RayPE: Ray-Space Positional Encoding for 3D-Aware Video Generation

2026-06-25Computer Vision and Pattern Recognition

Computer Vision and Pattern Recognition
AI summary

The authors noticed that existing video transformers use a simple way to locate parts of a video that doesn't consider the actual 3D scene structure. They introduced RayPE, a new method that adds 3D geometric information about camera rays into the model's attention mechanism, making it better at understanding the scene's depth and camera relationships. Their approach carefully adjusts the encoding to work well across different types of video data and slightly changes the pretrained model without disrupting it. This leads to improved video quality, especially in how consistent the 3D scene appears across frames.

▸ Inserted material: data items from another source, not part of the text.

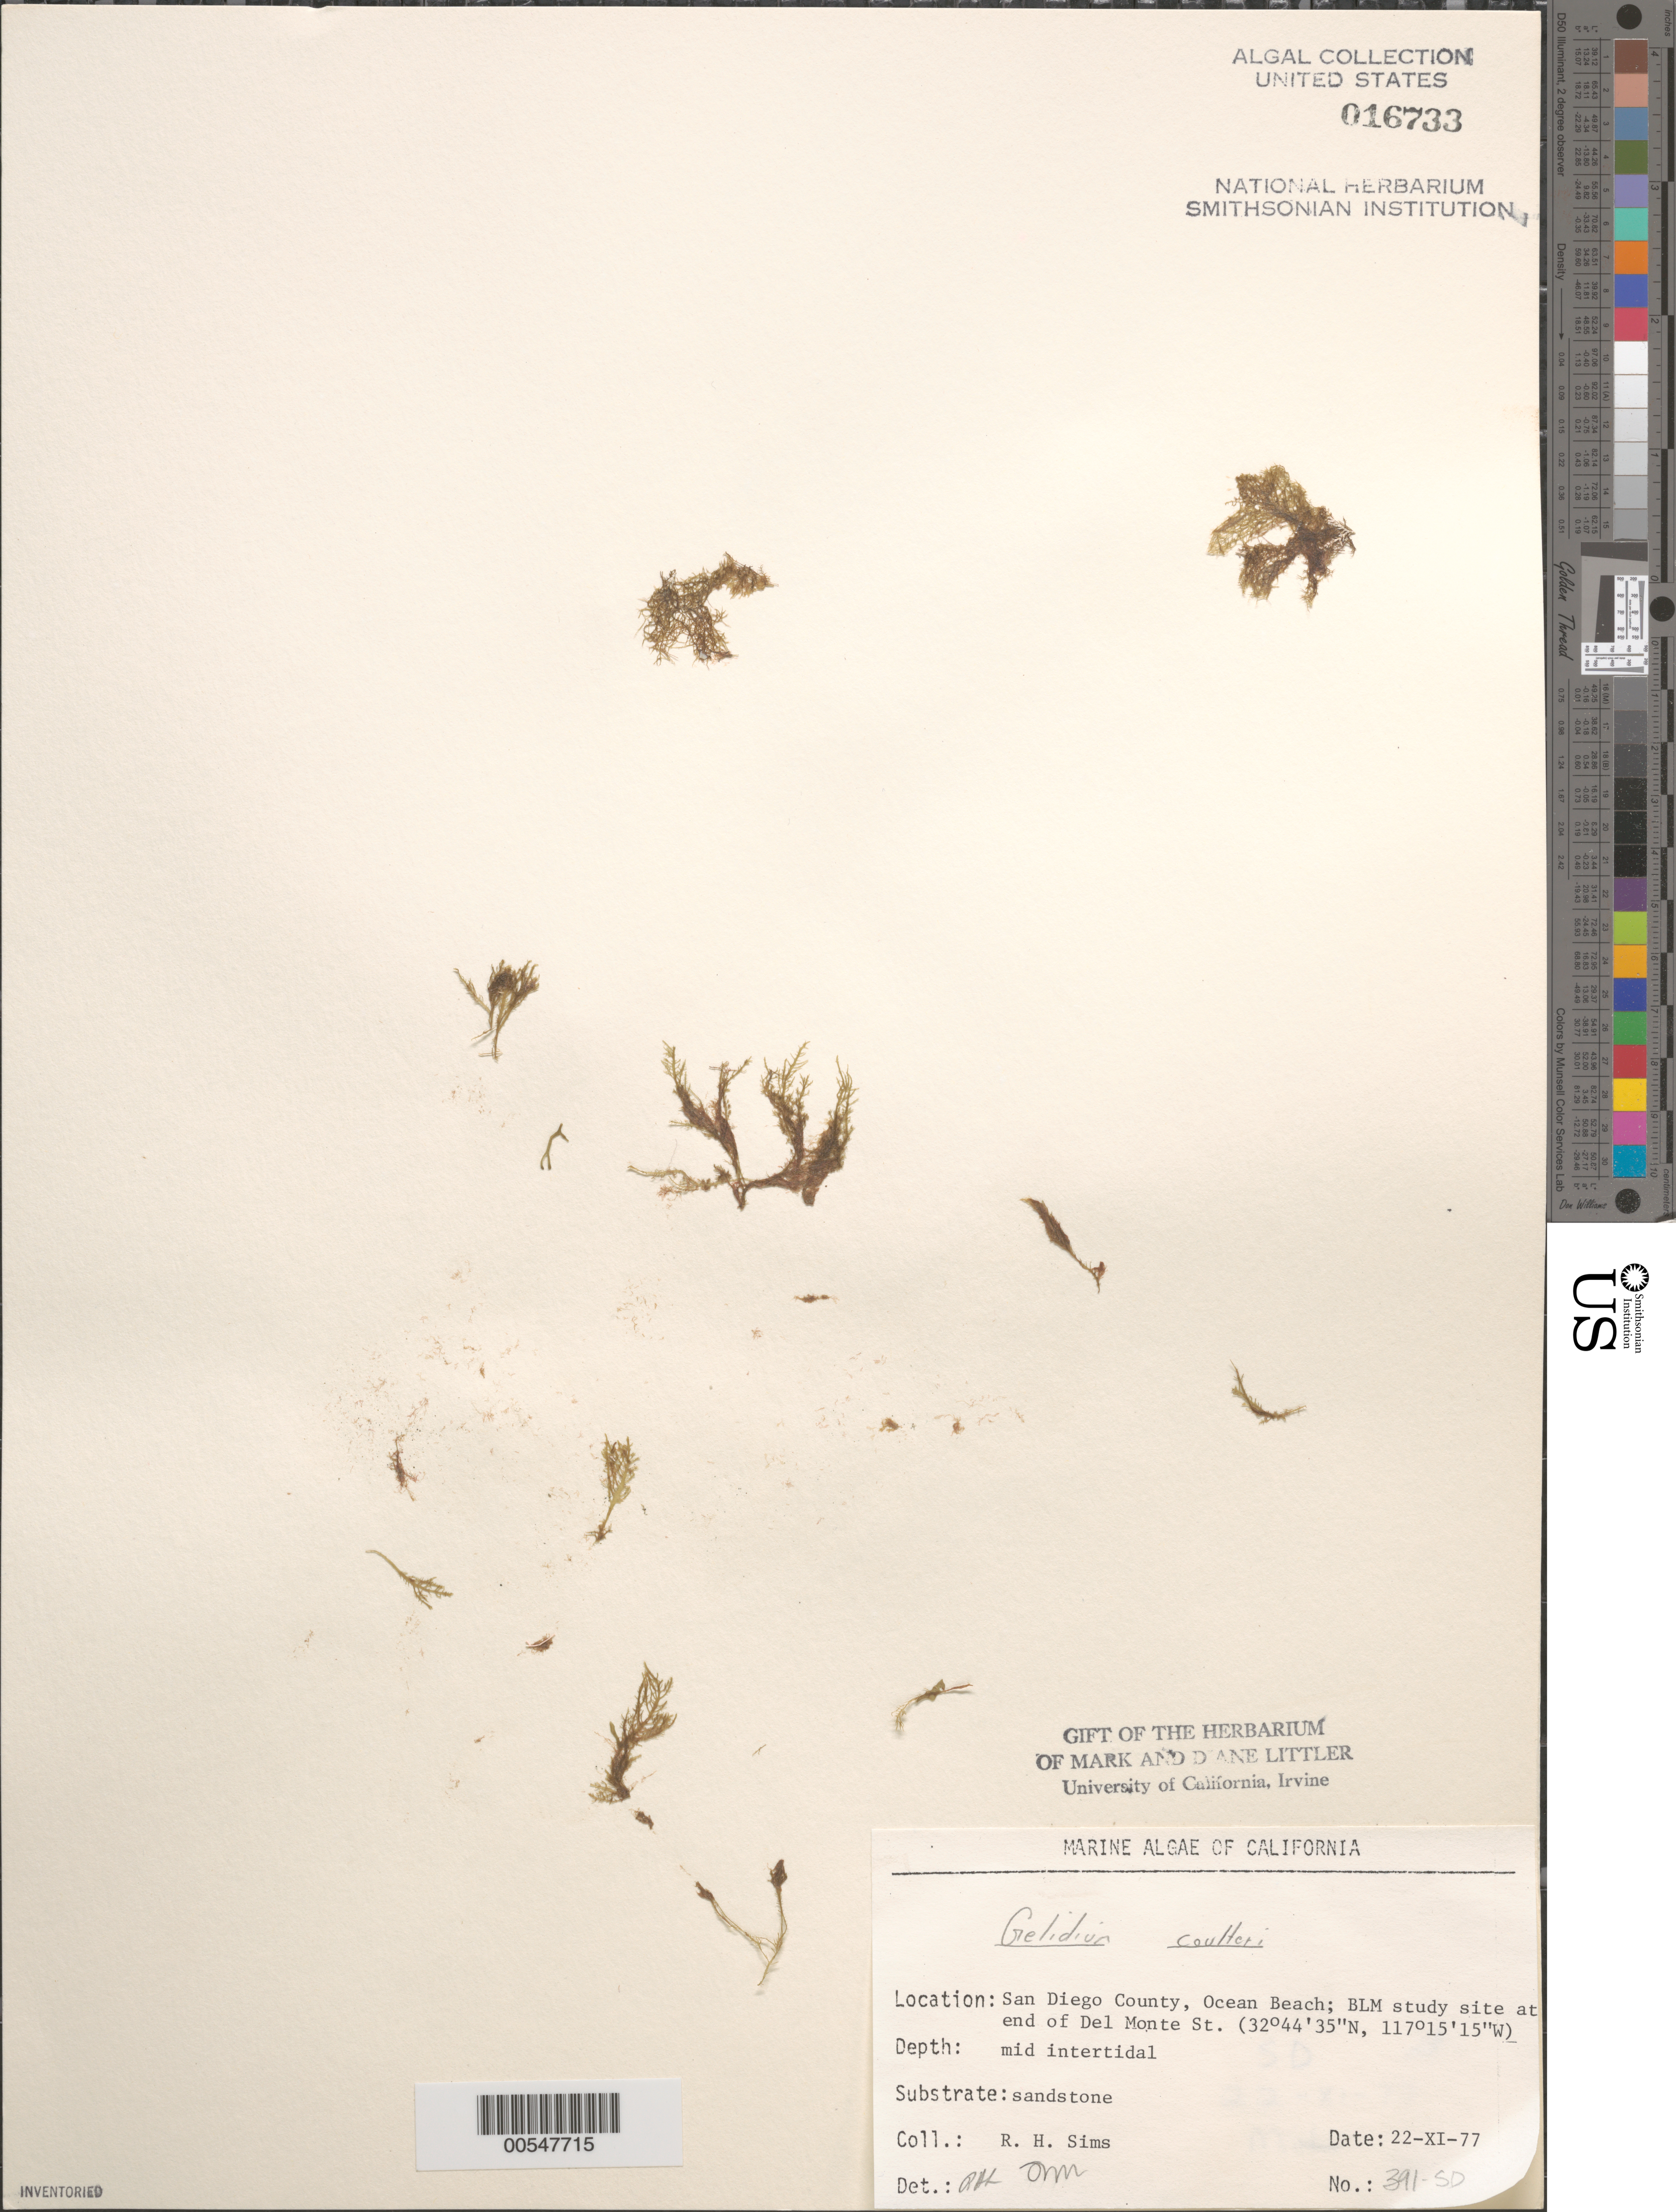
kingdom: Plantae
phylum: Rhodophyta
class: Florideophyceae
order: Gelidiales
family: Gelidiaceae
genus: Gelidium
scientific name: Gelidium coulteri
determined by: Sims, Robert H.; Murray, S. N.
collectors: R. H. Sims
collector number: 391-sd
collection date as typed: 22 Nov 1977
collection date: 1977-11-22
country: United States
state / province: California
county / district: San Diego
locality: Ocean Beach, end of Del Monte Street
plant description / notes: BLM-SOCALBIGHT Rocky Intertidal Survey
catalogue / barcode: US 16733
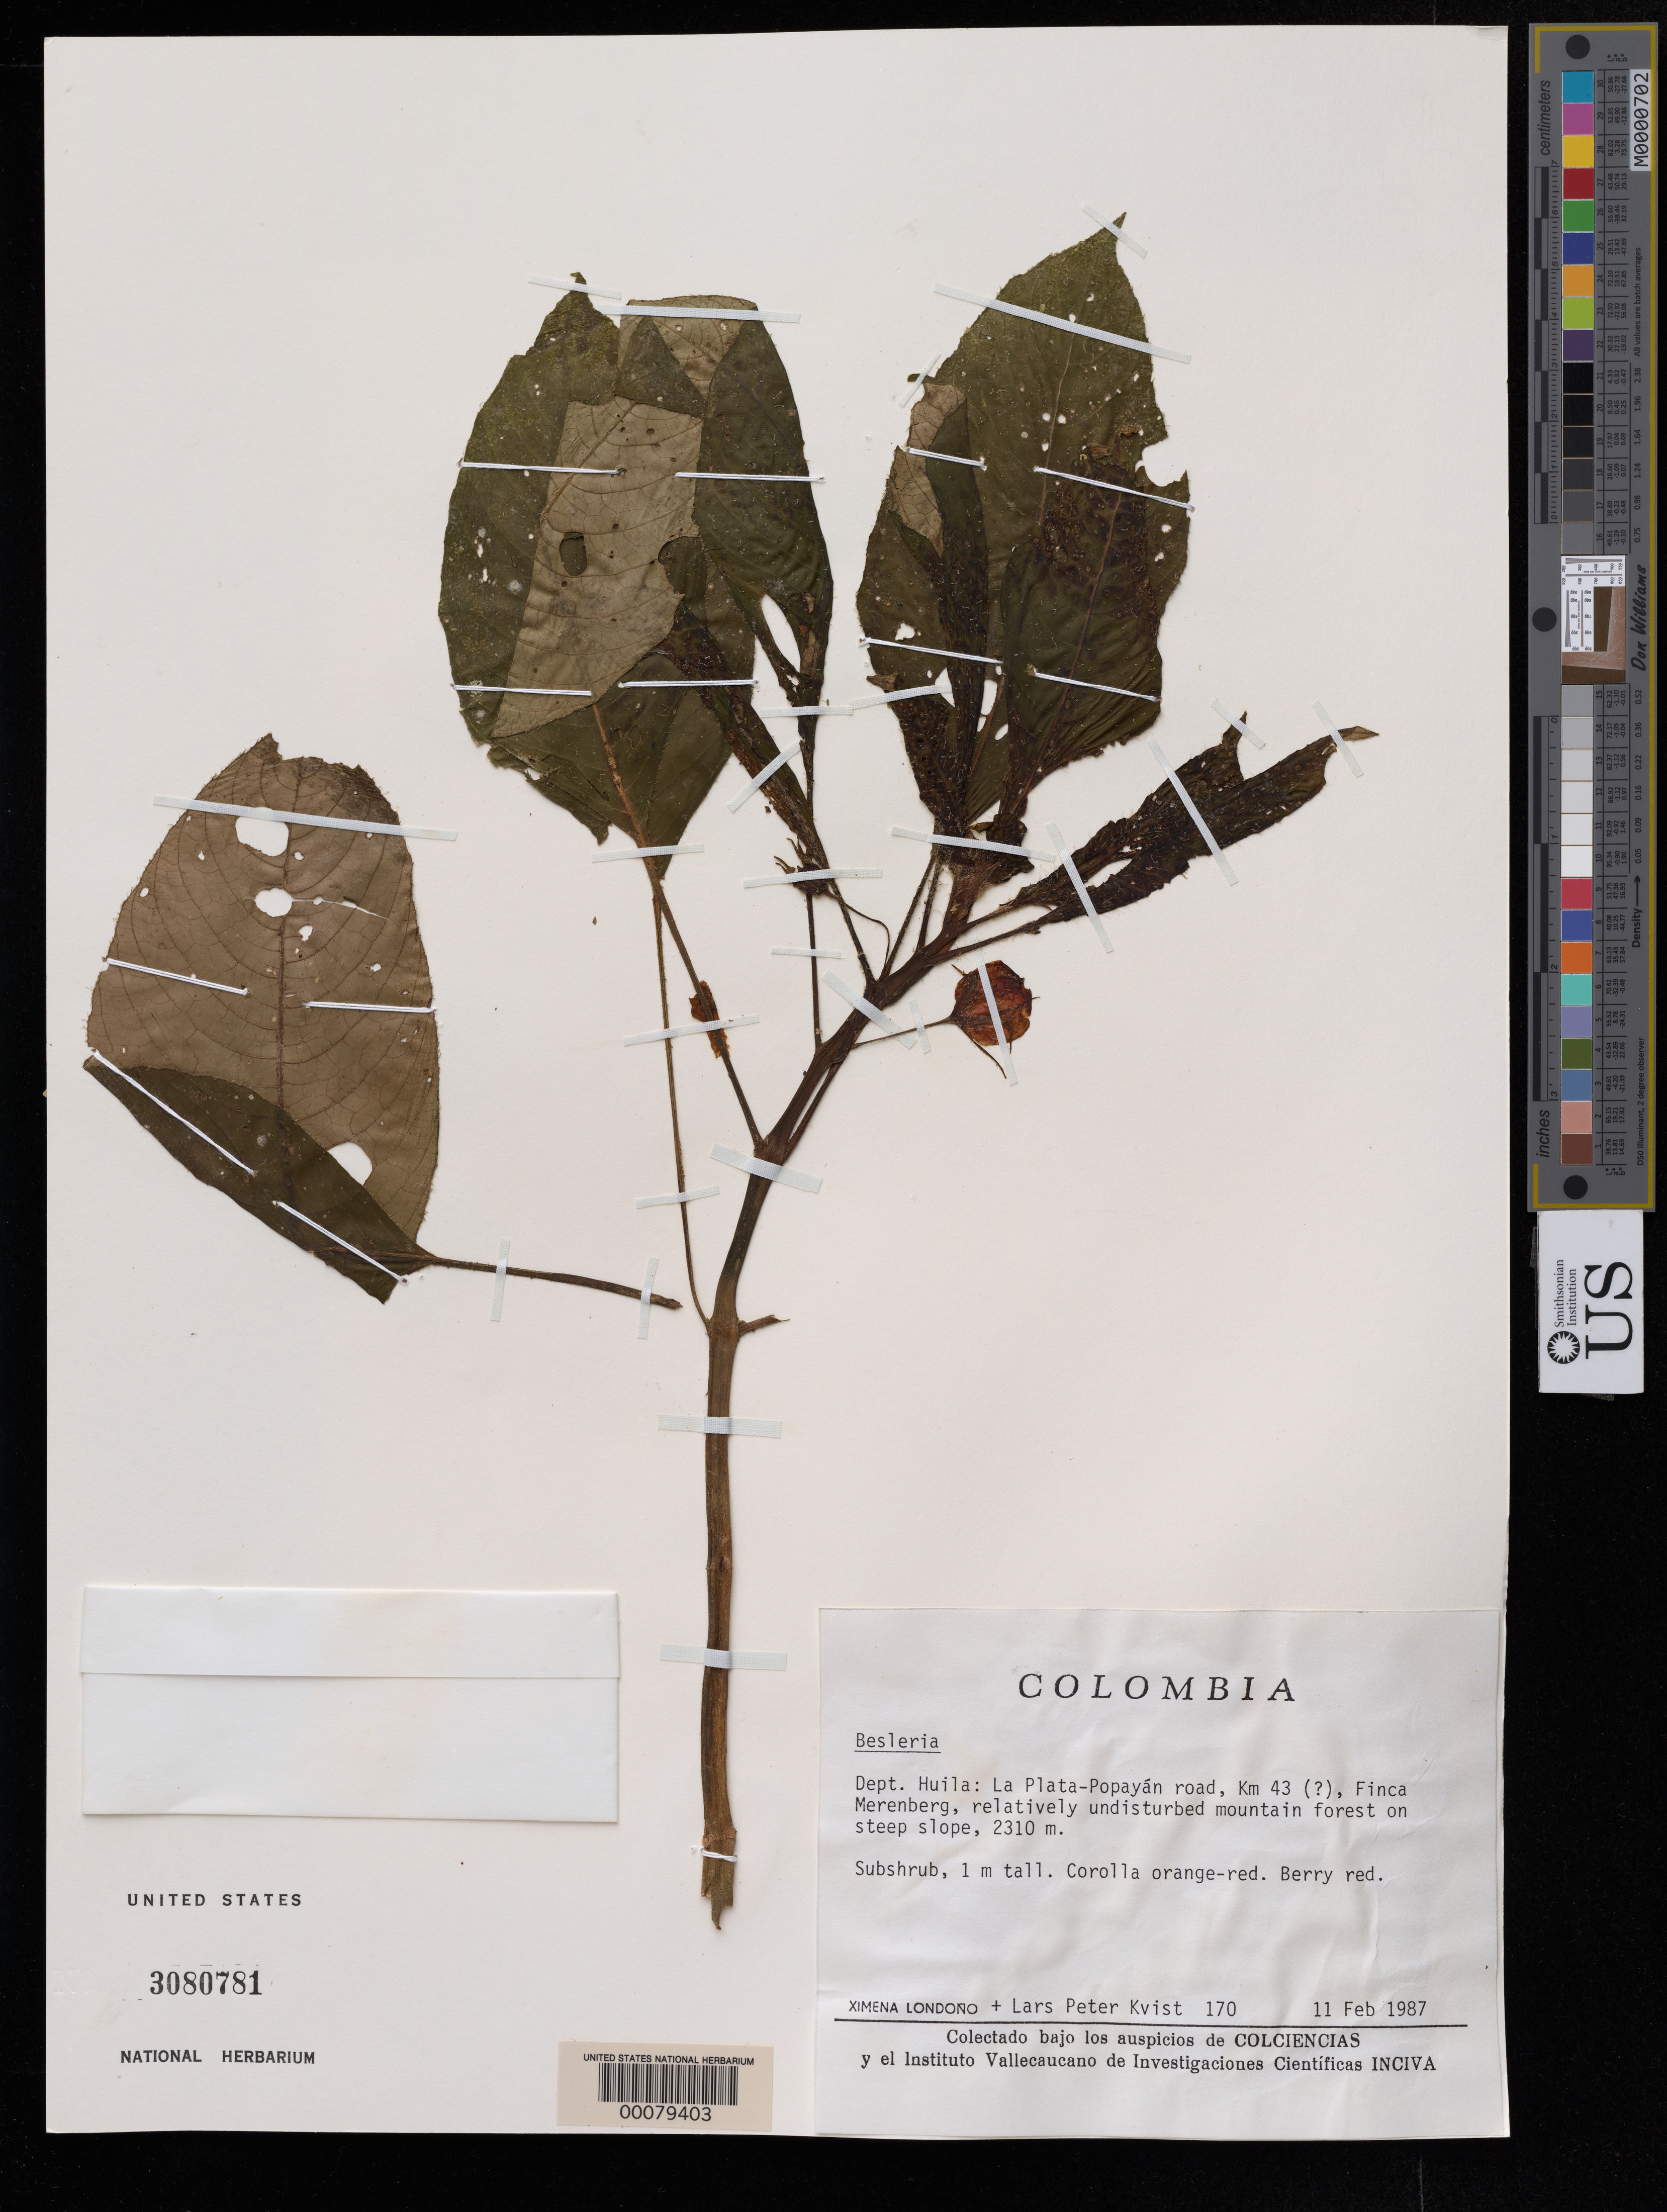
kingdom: Plantae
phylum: Tracheophyta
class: Magnoliopsida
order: Lamiales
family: Gesneriaceae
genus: Besleria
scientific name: Besleria sp.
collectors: X. Londoño & L. P. Kvist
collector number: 170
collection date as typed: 11 Feb 1987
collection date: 1987-02-11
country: Colombia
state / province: Huila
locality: La Plata-Popayan road, km 43 (?), Finca Merenberg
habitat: Relatively undisturbed mountain forest on steep slope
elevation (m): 2310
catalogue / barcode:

video diffusion transformerspositional encodingPlucker coordinatesself-attentiontransformer models3D geometrycamera raysSfM (Structure from Motion)SLAM (Simultaneous Localization and Mapping)RMSNorm
Authors
Minghao Yin, Jiahao Lu, Wenbo Hu, Wang Zhao, Shan Ying, Kai Han
Abstract
Modern video diffusion transformers position their tokens through RoPE on the (u,v,t) axes -- a description of the camera's sampling grid that says nothing about the 3D structure of the scene. We observe that the geometric relation between two camera rays is captured by the Plucker reciprocal product, which is bilinear in the two rays -- the same algebraic form as the dot product in Transformer attention. Building on this analogy, we propose RayPE, a positional-encoding extension that injects per-token 6D Plucker coordinates additively into the queries and keys of self-attention, with a query/key flip arrangement under which the symmetric identity configuration coincides exactly with the reciprocal product. The injection is additive, the resulting attention score decomposes into a content term, a geometry term, and two content and geometry cross-terms -- all of which our experiments find individually necessary. To make the encoding stable across video data with heterogeneous camera-translation scales (SfM, deep SLAM, metric), we further decouple ray direction from moment magnitude, gate the encoding by a learned function of the log-magnitude, and apply RMSNorm to align it with the QKNorm-normalized content branch. The full module adds less than 0.1% parameters to a pretrained video DiT, is zero-initialized to start from the pretrained weights, and improves camera controllability, cross-frame 3D consistency, and overall video quality on a four-dataset training mixture.